The definition of a cascade is a series of waterfalls coming one after another. A similar concept is used in computer science to solve a complex problem with simple units. The problem here is reducing the number of computations for each image.
To solve it, Viola and Jones turned their strong classifier (consisting of thousands of weak classifiers) into a cascade where each weak classifier represents one stage. The job of the cascade is to quickly discard non-faces and avoid wasting precious time and computations.
When an image subregion enters the cascade, it is evaluated by the first stage. If that stage evaluates the subregion as positive, meaning that it thinks it’s a face, then the output of the stage is maybe.
If a subregion gets a maybe, then it is sent to the next stage of the cascade. If that one gives a positive evaluation, then that’s another maybe, and the image is sent to the third stage.
This process is repeated until the image passes through all stages of the cascade. If all classifiers approve the image, then it is finally classified as a human face and is presented to the user as a detection.
If, however, the first stage gives a negative evaluation, then the image is immediately discarded as not containing a human face. If it passes the first stage but fails the second stage, then it is discarded as well.
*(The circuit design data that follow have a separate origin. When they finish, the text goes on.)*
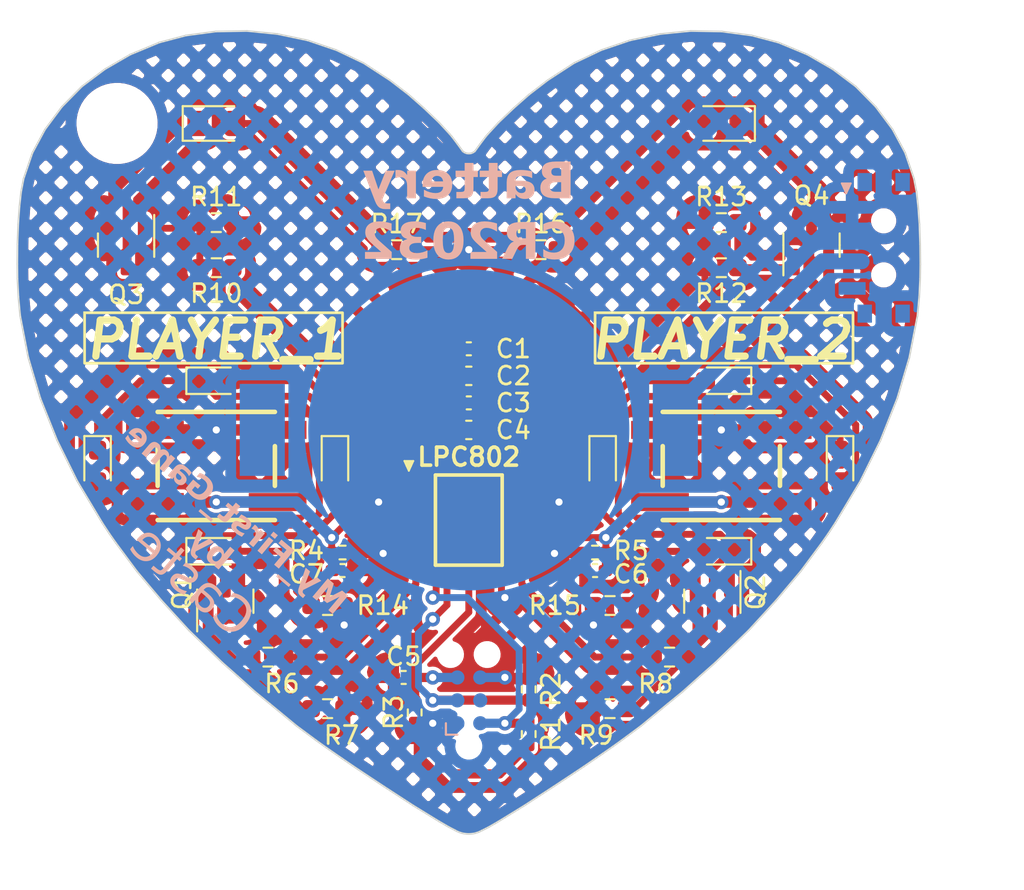
<source format=kicad_pcb>
(kicad_pcb (version 20221018) (generator pcbnew)

  (general
    (thickness 1.6)
  )

  (paper "A4")
  (layers
    (0 "F.Cu" signal)
    (31 "B.Cu" signal)
    (32 "B.Adhes" user "B.Adhesive")
    (33 "F.Adhes" user "F.Adhesive")
    (34 "B.Paste" user)
    (35 "F.Paste" user)
    (36 "B.SilkS" user "B.Silkscreen")
    (37 "F.SilkS" user "F.Silkscreen")
    (38 "B.Mask" user)
    (39 "F.Mask" user)
    (40 "Dwgs.User" user "User.Drawings")
    (41 "Cmts.User" user "User.Comments")
    (42 "Eco1.User" user "User.Eco1")
    (43 "Eco2.User" user "User.Eco2")
    (44 "Edge.Cuts" user)
    (45 "Margin" user)
    (46 "B.CrtYd" user "B.Courtyard")
    (47 "F.CrtYd" user "F.Courtyard")
    (48 "B.Fab" user)
    (49 "F.Fab" user)
    (50 "User.1" user)
    (51 "User.2" user)
    (52 "User.3" user)
    (53 "User.4" user)
    (54 "User.5" user)
    (55 "User.6" user)
    (56 "User.7" user)
    (57 "User.8" user)
    (58 "User.9" user)
  )

  (setup
    (stackup
      (layer "F.SilkS" (type "Top Silk Screen"))
      (layer "F.Paste" (type "Top Solder Paste"))
      (layer "F.Mask" (type "Top Solder Mask") (thickness 0.01))
      (layer "F.Cu" (type "copper") (thickness 0.035))
      (layer "dielectric 1" (type "core") (color "FR4 natural") (thickness 1.51) (material "FR4") (epsilon_r 4.5) (loss_tangent 0.02))
      (layer "B.Cu" (type "copper") (thickness 0.035))
      (layer "B.Mask" (type "Bottom Solder Mask") (thickness 0.01))
      (layer "B.Paste" (type "Bottom Solder Paste"))
      (layer "B.SilkS" (type "Bottom Silk Screen"))
      (copper_finish "None")
      (dielectric_constraints no)
    )
    (pad_to_mask_clearance 0)
    (aux_axis_origin 144.45 78.13)
    (pcbplotparams
      (layerselection 0x00010fc_ffffffff)
      (plot_on_all_layers_selection 0x0000000_00000000)
      (disableapertmacros false)
      (usegerberextensions false)
      (usegerberattributes true)
      (usegerberadvancedattributes true)
      (creategerberjobfile true)
      (dashed_line_dash_ratio 12.000000)
      (dashed_line_gap_ratio 3.000000)
      (svgprecision 4)
      (plotframeref false)
      (viasonmask false)
      (mode 1)
      (useauxorigin false)
      (hpglpennumber 1)
      (hpglpenspeed 20)
      (hpglpendiameter 15.000000)
      (dxfpolygonmode true)
      (dxfimperialunits true)
      (dxfusepcbnewfont true)
      (psnegative false)
      (psa4output false)
      (plotreference true)
      (plotvalue true)
      (plotinvisibletext false)
      (sketchpadsonfab false)
      (subtractmaskfromsilk false)
      (outputformat 1)
      (mirror false)
      (drillshape 1)
      (scaleselection 1)
      (outputdirectory "")
    )
  )

  (net 0 "")
  (net 1 "+3V3")
  (net 2 "GND")
  (net 3 "/!RST")
  (net 4 "Net-(D1-K)")
  (net 5 "Net-(D1-A)")
  (net 6 "Net-(D5-K)")
  (net 7 "Net-(D5-A)")
  (net 8 "Net-(D9-K)")
  (net 9 "Net-(D9-A)")
  (net 10 "Net-(D10-K)")
  (net 11 "Net-(D10-A)")
  (net 12 "/LEDS_L")
  (net 13 "/LEDS_R")
  (net 14 "/LEDS_BR")
  (net 15 "/SWCLK")
  (net 16 "/SWDIO")
  (net 17 "/LEDS_BL")
  (net 18 "/-")
  (net 19 "/+")
  (net 20 "unconnected-(J1-SWCLK-Pad4)")
  (net 21 "Net-(Q1-B)")
  (net 22 "Net-(Q2-B)")
  (net 23 "Net-(Q3-B)")
  (net 24 "Net-(Q4-B)")
  (net 25 "unconnected-(LPC802-PIO0_13{slash}ADC10-Pad2)")
  (net 26 "unconnected-(LPC802-PIO0_12-Pad3)")
  (net 27 "unconnected-(LPC802-PIO0_9{slash}ADC_4-Pad10)")
  (net 28 "unconnected-(LPC802-PIO0_7{slash}ADC_1{slash}ACMPVREF-Pad14)")
  (net 29 "+BATT")
  (net 30 "unconnected-(S1-NC-Pad3)")
  (net 31 "unconnected-(S1-PadMP1)")
  (net 32 "unconnected-(S1-PadMP2)")
  (net 33 "unconnected-(S1-PadMP3)")
  (net 34 "unconnected-(S1-PadMP4)")
  (net 35 "unconnected-(BT1-+_2-Pad2)")

  (footprint "Resistor_SMD:R_0402_1005Metric_Pad0.72x0.64mm_HandSolder" (layer "F.Cu") (at 137.45 99.93))

  (footprint "Capacitor_SMD:C_0402_1005Metric_Pad0.74x0.62mm_HandSolder" (layer "F.Cu") (at 140.84 106.86))

  (footprint "Capacitor_SMD:C_0402_1005Metric_Pad0.74x0.62mm_HandSolder" (layer "F.Cu") (at 144.45 91.63))

  (footprint "Package_TO_SOT_SMD:SOT-23" (layer "F.Cu") (at 157.95 102.63 -90))

  (footprint "Resistor_SMD:R_0603_1608Metric_Pad0.98x0.95mm_HandSolder" (layer "F.Cu") (at 136.62 102.87))

  (footprint "Resistor_SMD:R_0603_1608Metric_Pad0.98x0.95mm_HandSolder" (layer "F.Cu") (at 158.45 84.13))

  (footprint "LED_SMD:LED_0603_1608Metric_Pad1.05x0.95mm_HandSolder" (layer "F.Cu") (at 130.45 99.86))

  (footprint "Package_TO_SOT_SMD:SOT-23" (layer "F.Cu") (at 130.95 102.63 90))

  (footprint "Resistor_SMD:R_0603_1608Metric_Pad0.98x0.95mm_HandSolder" (layer "F.Cu") (at 133.32 105.73 180))

  (footprint "LED_SMD:LED_0603_1608Metric_Pad1.05x0.95mm_HandSolder" (layer "F.Cu") (at 165.03 95.13 -90))

  (footprint "Resistor_SMD:R_0603_1608Metric_Pad0.98x0.95mm_HandSolder" (layer "F.Cu") (at 130.45 81.63))

  (footprint "Resistor_SMD:R_0402_1005Metric_Pad0.72x0.64mm_HandSolder" (layer "F.Cu") (at 147.77 107.52 90))

  (footprint "Resistor_SMD:R_0603_1608Metric_Pad0.98x0.95mm_HandSolder" (layer "F.Cu") (at 148.45 83.13 180))

  (footprint "LED_SMD:LED_0603_1608Metric_Pad1.05x0.95mm_HandSolder" (layer "F.Cu") (at 137.03 95.13 -90))

  (footprint "Resistor_SMD:R_0603_1608Metric_Pad0.98x0.95mm_HandSolder" (layer "F.Cu") (at 136.62 108.59))

  (footprint "Fan controller:mcu LPC802" (layer "F.Cu") (at 144.45 98.13))

  (footprint "LED_SMD:LED_0805_2012Metric_Pad1.15x1.40mm_HandSolder" (layer "F.Cu") (at 130.45 76.13))

  (footprint "Capacitor_SMD:C_0603_1608Metric_Pad1.08x0.95mm_HandSolder" (layer "F.Cu") (at 144.45 90.13))

  (footprint "LED_SMD:LED_0603_1608Metric_Pad1.05x0.95mm_HandSolder" (layer "F.Cu") (at 151.87 95.13 -90))

  (footprint "Resistor_SMD:R_0603_1608Metric_Pad0.98x0.95mm_HandSolder" (layer "F.Cu") (at 152.28 102.87 180))

  (footprint "LED_SMD:LED_0603_1608Metric_Pad1.05x0.95mm_HandSolder" (layer "F.Cu") (at 158.45 90.4 180))

  (footprint "Package_TO_SOT_SMD:SOT-23" (layer "F.Cu") (at 163.45 82.88 90))

  (footprint "Resistor_SMD:R_0603_1608Metric_Pad0.98x0.95mm_HandSolder" (layer "F.Cu") (at 140.45 83.13))

  (footprint "Resistor_SMD:R_0402_1005Metric_Pad0.72x0.64mm_HandSolder" (layer "F.Cu") (at 147.77 110 90))

  (footprint "Resistor_SMD:R_0603_1608Metric_Pad0.98x0.95mm_HandSolder" (layer "F.Cu") (at 158.45 81.63 180))

  (footprint "LED_SMD:LED_0603_1608Metric_Pad1.05x0.95mm_HandSolder" (layer "F.Cu") (at 158.45 99.86 180))

  (footprint "LED_SMD:LED_0805_2012Metric_Pad1.15x1.40mm_HandSolder" (layer "F.Cu") (at 158.45 76.13 180))

  (footprint "Resistor_SMD:R_0402_1005Metric_Pad0.72x0.64mm_HandSolder" (layer "F.Cu") (at 151.45 99.93 180))

  (footprint "Package_TO_SOT_SMD:SOT-23" (layer "F.Cu") (at 125.45 82.88 -90))

  (footprint "LED_SMD:LED_0603_1608Metric_Pad1.05x0.95mm_HandSolder" (layer "F.Cu") (at 123.87 95.13 -90))

  (footprint "Fading_LED_game:Button EVQ-Q2B03W" (layer "F.Cu") (at 130.45 95.13))

  (footprint "Fading_LED_game:Button EVQ-Q2B03W" (layer "F.Cu") (at 158.45 95.13))

  (footprint "Capacitor_SMD:C_0402_1005Metric_Pad0.74x0.62mm_HandSolder" (layer "F.Cu") (at 151.45 100.93))

  (footprint "Resistor_SMD:R_0603_1608Metric_Pad0.98x0.95mm_HandSolder" (layer "F.Cu") (at 152.28 108.59 180))

  (footprint "Resistor_SMD:R_0603_1608Metric_Pad0.98x0.95mm_HandSolder" (layer "F.Cu") (at 155.58 105.73))

  (footprint "Capacitor_SMD:C_0402_1005Metric_Pad0.74x0.62mm_HandSolder" (layer "F.Cu") (at 137.45 100.93 180))

  (footprint "Resistor_SMD:R_0402_1005Metric_Pad0.72x0.64mm_HandSolder" (layer "F.Cu") (at 141.45 108.8 90))

  (footprint "LED_SMD:LED_0603_1608Metric_Pad1.05x0.95mm_HandSolder" (layer "F.Cu") (at 130.45 90.4))

  (footprint "Resistor_SMD:R_0603_1608Metric_Pad0.98x0.95mm_HandSolder" (layer "F.Cu") (at 130.45 84.13 180))

  (footprint "Capacitor_SMD:C_0603_1608Metric_Pad1.08x0.95mm_HandSolder" (layer "F.Cu") (at 144.45 93.13))

  (footprint "Fading_LED_game:Keychain hole" (layer "F.Cu") (at 124.95 76.13))

  (footprint "Capacitor_SMD:C_0402_1005Metric_Pad0.74x0.62mm_HandSolder" (layer "F.Cu")
    (tstamp fbc00be1-23fb-4756-9bf1-e7b4e45130aa)
    (at 144.45 88.63)
    (descr "Capacitor SMD 0402 (1005 Metric), square (rectangular) end terminal, IPC_7351 nominal with elongated pad for handsoldering. (Body size source: IPC-SM-782 page 76, https://www.pcb-3d.com/wordpress/wp-content/uploads/ipc-sm-782a_amendment_1_and_2.pdf), generated with kicad-footprint-generator")
    (tags "capacitor handsolder")
    (property "Sheetfile" "Fading_LED_game.kicad_sch")
    (property "Sheetname" "")
    (property "ki_description" "Unpolarized capacitor, small symbol")
    (property "ki_keywords" "capacitor cap")
    (path "/a540a871-5a07-4e11-8777-35fa8ea3bc3a")
    (attr smd)
    (fp_text reference "C1" (at 2.4675 0) (layer "F.SilkS")
        (effects (font (size 1 1) (thickness 0.15)))
      (tstamp bfc1db3d-2c66-48e5-be44-ba10e8c6be06)
    )
    (fp_text value "100nF 50V" (at 0 1.16) (layer "F.Fab")
        (effects (font (size 1 1) (thickness 0.15)))
      (tstamp 6d874b0e-fca2-47ad-999e-4d885232e37f)
    )
    (fp_text user "${REFERENCE}" (at 0 0) (layer "F.Fab")
        (effects (font (size 0.25 0.25) (thickness 0.04)))
      (tstamp f91d4d87-d6aa-4805-9ab5-2d2a0079134f)
    )
    (fp_line (start -0.115835 -0.36) (end 0.115835 -0.36)
      (stroke (width 0.12) (type solid)) (layer "F.SilkS") (tstamp 9c5b93ac-d4cf-4e51-8135-0ca69791f12b))
    (fp_line (start -0.115835 0.36) (end 0.115835 0.36)
      (stroke (width 0.12) (type solid)) (layer "F.SilkS") (tstamp 6cade279-c706-410c-9537-156c475e1f73))
    (fp_line (start -1.08 -0.46) (end 1.08 -0.46)
      (stroke (width 0.05) (type solid)) (layer "F.CrtYd") (tstamp c4fd61bb-63e2-4a12-bcc1-919f55a632f7))
    (fp_line (start -1.08 0.46) (end -1.08 -0.46)
      (stroke (width 0.05) (type solid)) (layer "F.CrtYd") (tstamp b0293d7e-1bb7-457d-8633-2d1992175841))
    (fp_line (start 1.08 -0.46) (end 1.08 0.46)
      (stroke (width 0.05) (type solid)) (layer "F.CrtYd") (tstamp 7e439d98-da66-4b7e-9b8c-d09400a01608))
    (fp_line (start 1.08 0.46) (end -1.08 0.46)
      (stroke (width 0.05) (type solid)) (layer "F.CrtYd") (tstamp 975e06ef-b119-45dd-b584-090757c6c0bd))
    (fp_line (start -0.5 -0.25) (end 0.5 -0.25)
      (stroke (width 0.1) (type solid)) (layer "F.Fab") (tstamp 0852a3c0-db23-46ff-a8bb-bbf69c2f1bdc))
    (fp_line (start -0.5 0.25) (end -0.5 -0.25)
      (stroke (width 0.1) (type solid)) (layer "F.Fab") (tstamp 8218f29f-341d-430c-af2e-47edc9e72ed7))
    (fp_line (start 0.5 -0.25) (en
... [1018518 chars truncated]
</source>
Basically, the image can get discarded at any stage of the classifier.
This is designed so that non-faces get discarded very quickly, which saves a lot of time and computational resources. Since every classifier represents a feature of a human face, a positive detection basically says, “Yes, this subregion contains all the features of a human face.” But as soon as one feature is missing, it rejects the whole subregion.
To accomplish this effectively, it’s important to put your best performing classifiers early in the cascade. In the Viola-Jones algorithm, the eyes and nose bridge classifiers are examples of best performing weak classifiers.